Full name: Her Majesty's Canadian Ship CABOT
Since its commissioning in 1949, HMCS Cabot has paraded at three stone frigates in St. John's, Newfoundland. Initially commissioned at Buckmaster's Field, HMCS Cabot was part of a Tri-Force Headquarters along with the Army and Air Force. The original Ship's Company were sailors who served in World War II as part of the Royal Navy, Royal Navy Reserve, and the Royal Canadian Naval Reserve. The first parade on 20 September 1949 consisted of 11 officers, 29 men and 26 University Naval Training Division (UNTD) Cadets. It was thought that the unit was commissioned at the beginning of the academic year, well before it was ‘properly organised or prepared’, to accommodate the UNTD Cadets so they might commence their naval training as soon as possible. All administrative issues quickly being overcome, the past operational experience and seamanship of the Ship's Company became readily apparent when they sailed the unit tender, HMCS Revelstoke, to Bermuda in 1951, participating in naval exercises en route.
In the 1950s and 60s HMCS Cabot was quite the social hub with many functions in the community including Christmas and New Year Balls, Valentine's Day dances, Mess Dinners, Trafalgar balls along with less-formal children's parties, lobster boil-ups, and open houses and receptions for visiting ships. The increase in members, and the demand for more space to house the growing unit, prompted the move to Building 314 in Pleasantville, the former United States army base. This move helped HMCS Cabot distinguish itself and form its own identity separate from the Tri-Force HQ at Buckmaster's Field.

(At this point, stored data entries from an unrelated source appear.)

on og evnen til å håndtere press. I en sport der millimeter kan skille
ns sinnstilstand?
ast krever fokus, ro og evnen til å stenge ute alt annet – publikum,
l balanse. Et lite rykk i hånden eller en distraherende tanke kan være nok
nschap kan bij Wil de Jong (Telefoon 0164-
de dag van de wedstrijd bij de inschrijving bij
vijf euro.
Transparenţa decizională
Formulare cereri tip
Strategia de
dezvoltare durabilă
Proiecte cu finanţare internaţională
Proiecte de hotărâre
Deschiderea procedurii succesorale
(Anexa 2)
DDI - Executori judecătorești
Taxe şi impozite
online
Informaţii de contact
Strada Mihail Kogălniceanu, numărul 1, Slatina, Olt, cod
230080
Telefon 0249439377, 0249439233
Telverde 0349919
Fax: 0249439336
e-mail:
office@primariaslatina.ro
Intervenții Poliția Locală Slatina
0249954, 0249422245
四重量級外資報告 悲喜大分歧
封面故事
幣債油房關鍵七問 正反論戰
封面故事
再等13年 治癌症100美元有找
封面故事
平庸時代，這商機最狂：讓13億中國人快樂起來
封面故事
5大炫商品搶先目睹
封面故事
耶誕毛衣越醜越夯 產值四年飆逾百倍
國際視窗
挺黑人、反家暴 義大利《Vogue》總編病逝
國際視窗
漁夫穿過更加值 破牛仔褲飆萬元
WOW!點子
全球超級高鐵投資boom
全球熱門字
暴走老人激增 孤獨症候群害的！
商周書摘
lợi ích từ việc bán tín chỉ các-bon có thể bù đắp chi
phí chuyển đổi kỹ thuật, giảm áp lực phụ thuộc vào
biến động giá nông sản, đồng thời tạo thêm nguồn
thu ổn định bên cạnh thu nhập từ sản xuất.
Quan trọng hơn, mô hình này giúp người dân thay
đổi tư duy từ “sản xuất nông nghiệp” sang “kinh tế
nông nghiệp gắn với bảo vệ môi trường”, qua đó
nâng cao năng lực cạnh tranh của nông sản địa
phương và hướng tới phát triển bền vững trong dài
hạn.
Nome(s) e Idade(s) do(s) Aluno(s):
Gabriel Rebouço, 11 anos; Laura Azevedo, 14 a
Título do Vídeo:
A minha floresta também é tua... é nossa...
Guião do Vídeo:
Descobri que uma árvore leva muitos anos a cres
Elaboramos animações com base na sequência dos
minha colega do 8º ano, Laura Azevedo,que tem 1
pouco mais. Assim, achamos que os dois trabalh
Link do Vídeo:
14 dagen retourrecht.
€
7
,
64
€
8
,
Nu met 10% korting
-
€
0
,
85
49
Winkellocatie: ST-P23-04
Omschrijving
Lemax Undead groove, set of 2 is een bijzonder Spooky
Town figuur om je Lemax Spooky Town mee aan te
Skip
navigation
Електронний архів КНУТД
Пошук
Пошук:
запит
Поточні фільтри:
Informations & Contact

One of the threads that have helped form a cohesive unit throughout HMCS Cabot's history is participation in sport. Hockey had been a favorite sport of many of Cabot members, and the unit often played against other teams in the Civil Service Hockey League in the early 1960s. Basketball, bowling, swimming, and softball all helped the members come together as a team. Rowing in the annual Royal St. John's Regatta was also very important and a source of great pride in the perseverance of excellence. This tradition was recently taken up once again as Cabot members rowed as part of the CFS ST JOHNS team in several regattas in 2008.
Cabot enjoyed the use of many tenders throughout its sixty-year history: Revelstoke, and Langara were replaced by Acadian, which was transferred to NCSM Montcalm. PB 199 Standoff, a former RCMP boat, was sent to HMCS Cabot in 1980. Standoff was a 75-foot wooden vessel, and could crew six to nine sailors comfortably. It had two Cummins V-12 diesel engines, capable of 1400 hp and a top speed of 16 knots. This vessel served HMCS Cabot for seventeen years, performing many tasks at home and abroad, including circumnavigating the island , wreath laying ceremonies, and various training exercises, before being retired in 1996.
There was a long standing desire to have a training facility on or near the water. After much consultation, a prime location on the South Side of St. John's Harbour, Pier 27, was chosen as the new berth for the stone frigate. This placed HMCS Cabot between the Canadian Coast Guard and the Marine Institute's training school. The boathouse at Pier 27 opened on 5 January 1998, and the state-of-the-art training facility at Pier 27 opened on 19 February 2000. This provided the unit with the ability to train personnel in many fields to prepare for operational deployments and trade coursing.
Since moving into the new establishment in 2000, the members of the Ship's Company of HMCS Cabot have been posted to establishments ashore and afloat all throughout Canada. On most Maritime Coastal Defence Vessels and in most Port Security Units, one can find current and ex-Cabot sailors, completing their training or on long-term contracts. Many of our sailors have gone on to have very successful careers in the Regular Force. Cabot provided personnel during OP PERSISTENCE, after the crash of SWISSAIR 111, and, after the atrocities on 11 September 2001, 483 people were housed at Cabot. We continue to be Ready Aye Ready to meet the challenges of the twenty-first century.